Assigned task = Your job is to give again, exactly and with no additions, the lines in the records below from the one with "text: 19 ->" through the one with "font-size: 10px ->", both included. Omit the pictures.

Input for this task =

********

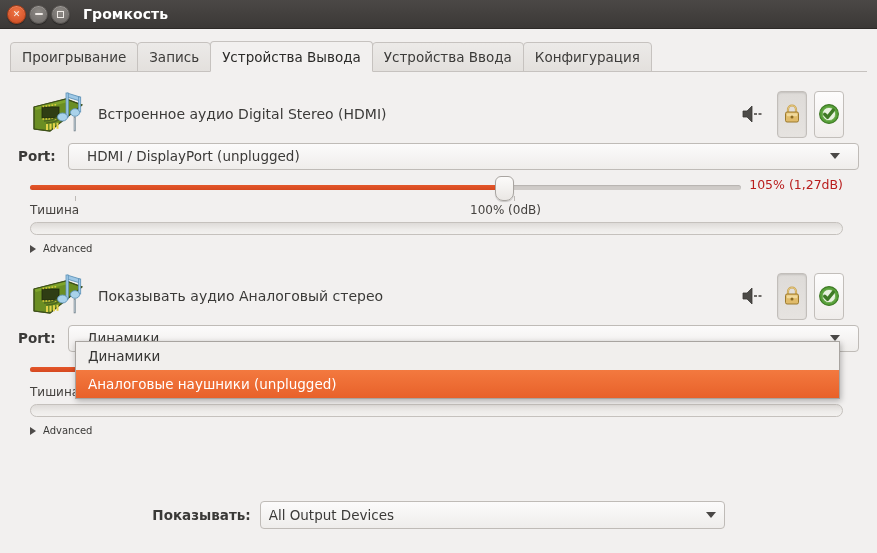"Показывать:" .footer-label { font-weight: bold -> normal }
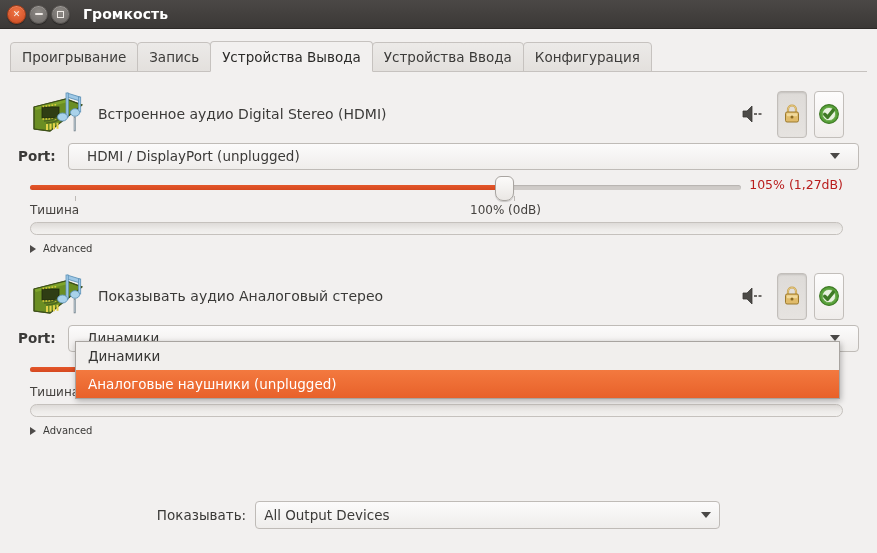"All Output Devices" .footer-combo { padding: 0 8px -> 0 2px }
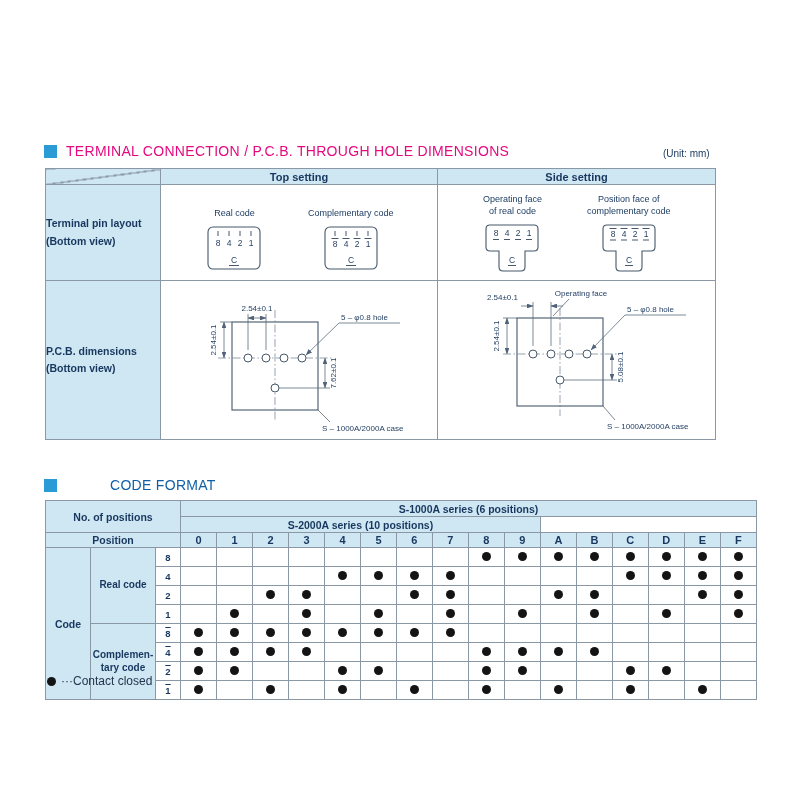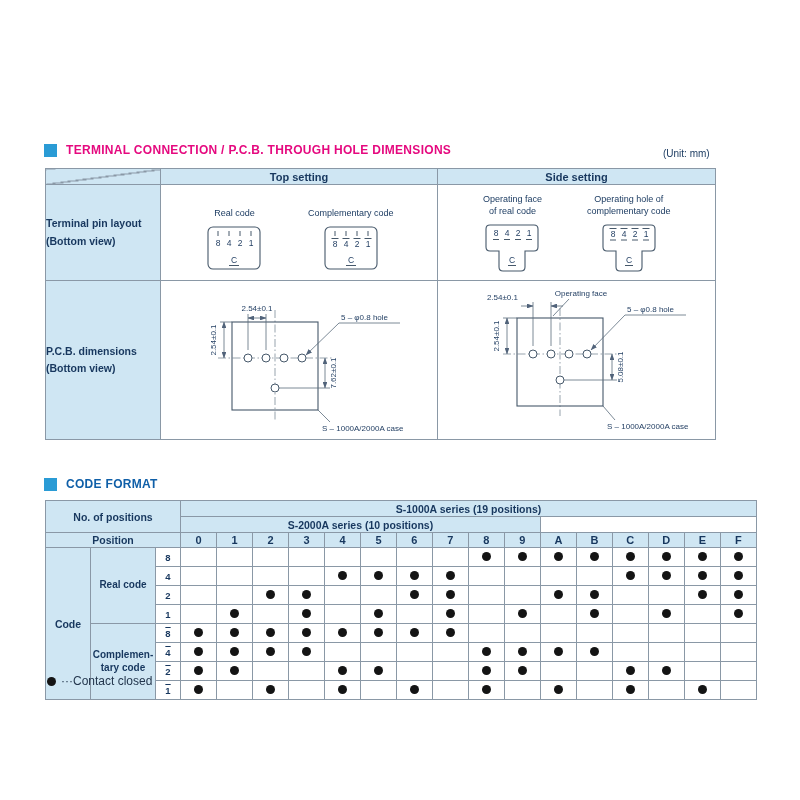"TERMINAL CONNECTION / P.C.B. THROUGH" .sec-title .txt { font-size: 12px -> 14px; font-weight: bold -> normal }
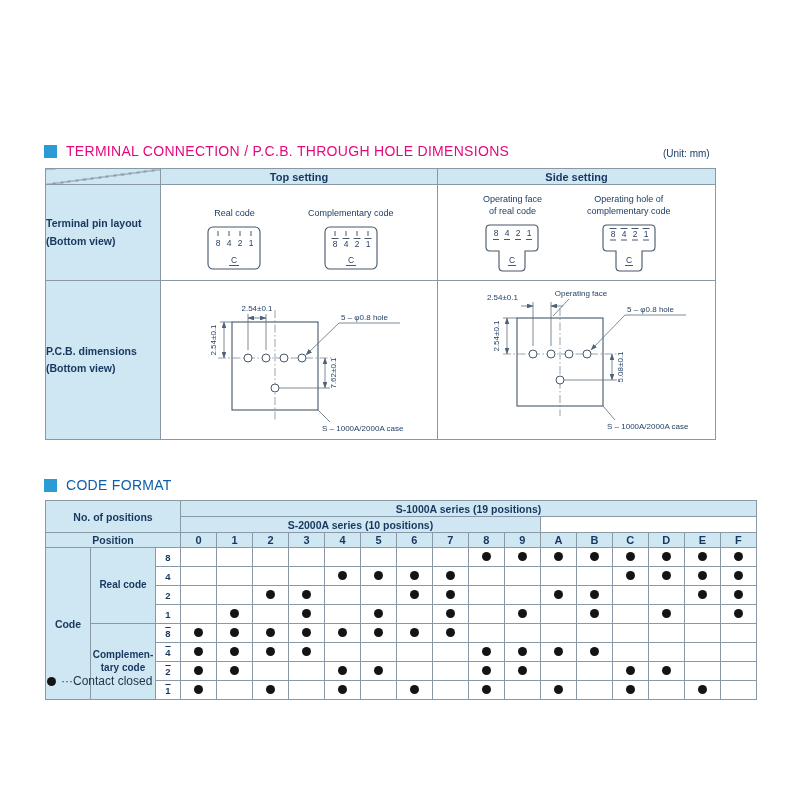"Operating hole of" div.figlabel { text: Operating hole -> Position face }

********

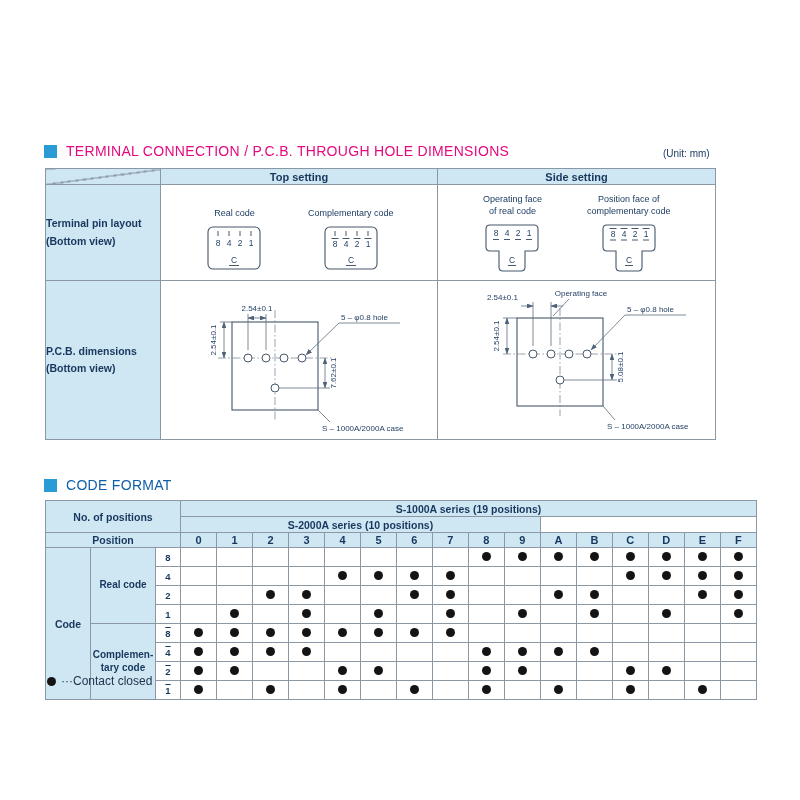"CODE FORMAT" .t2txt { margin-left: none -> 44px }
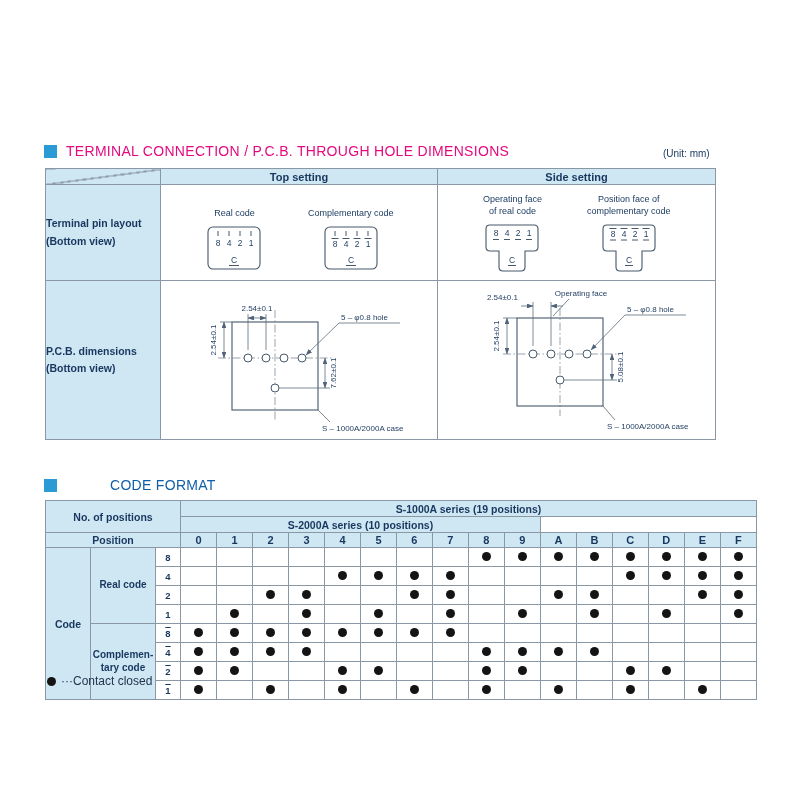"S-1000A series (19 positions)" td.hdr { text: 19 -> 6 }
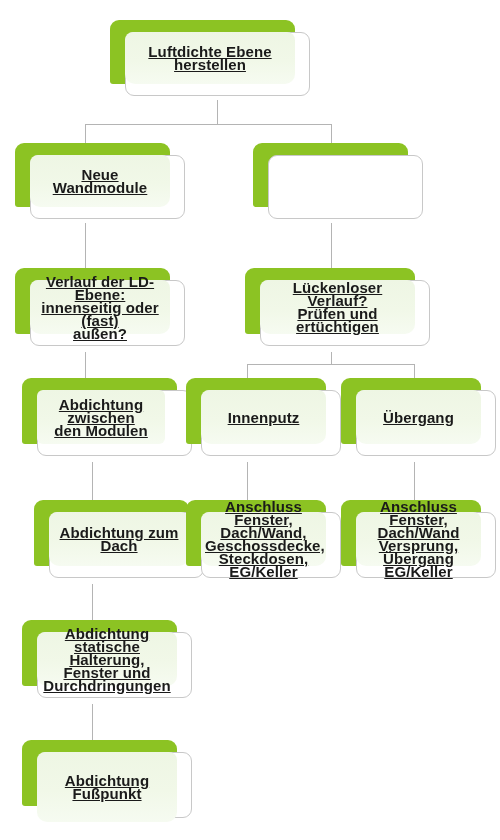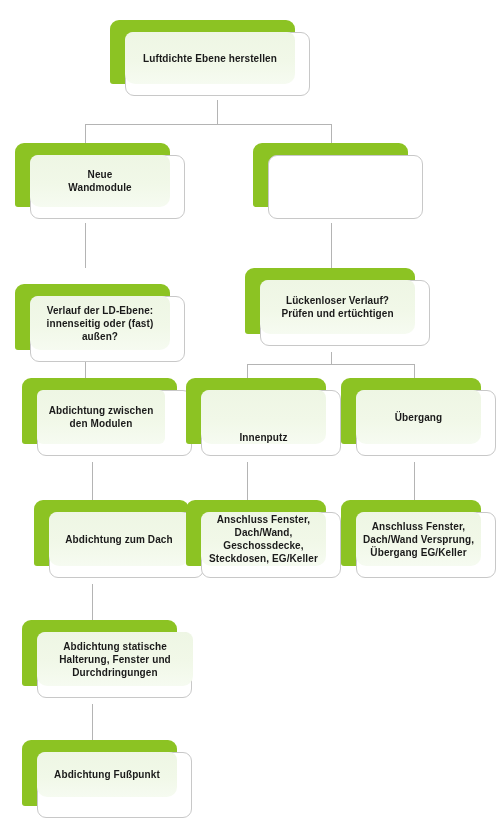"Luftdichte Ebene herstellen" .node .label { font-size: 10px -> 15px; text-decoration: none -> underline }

********

Written answer =
"S-1000A series (19 positions)" td.hdr { text: 19 -> 6 }
"Luftdichte Ebene herstellen" .node .label { font-size: 10px -> 15px; text-decoration: none -> underline }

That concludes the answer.